_Task brief_
Each entry should be repeated exactly. Its pictures should not be.

BEGIN

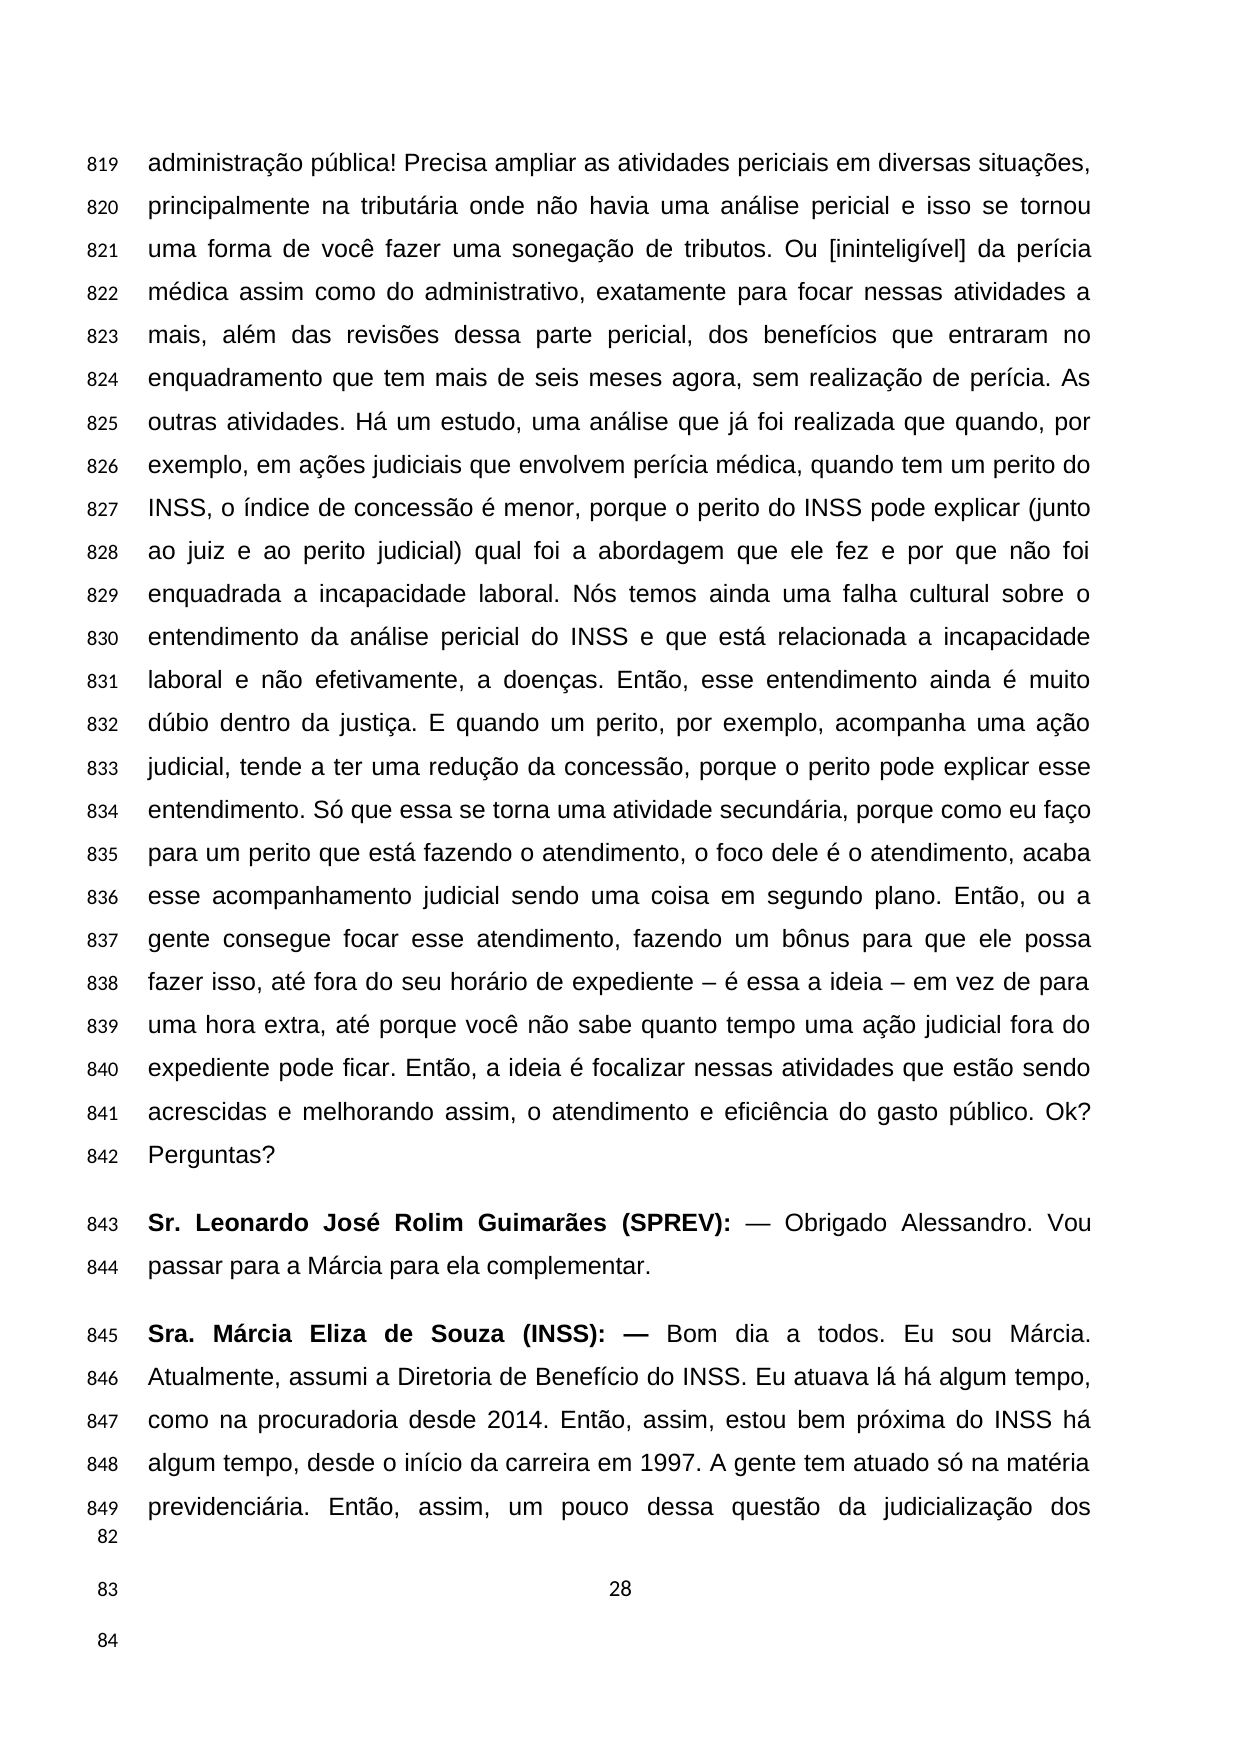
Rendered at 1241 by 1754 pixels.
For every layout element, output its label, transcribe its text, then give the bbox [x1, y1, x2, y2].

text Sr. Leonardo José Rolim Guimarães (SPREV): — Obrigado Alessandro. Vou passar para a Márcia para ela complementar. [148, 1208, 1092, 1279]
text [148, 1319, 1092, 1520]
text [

END

_Answer box_
Rendered at 1241 by 1754 pixels.
For every layout element, output its label, transcribe its text, then give the bbox [x1, y1, x2, y2].

text Sr. Leonardo José Rolim Guimarães (SPREV): — Obrigado Alessandro. Vou passar para a Márcia para ela complementar. [148, 1208, 1092, 1279]
text [148, 1319, 1092, 1520]
text [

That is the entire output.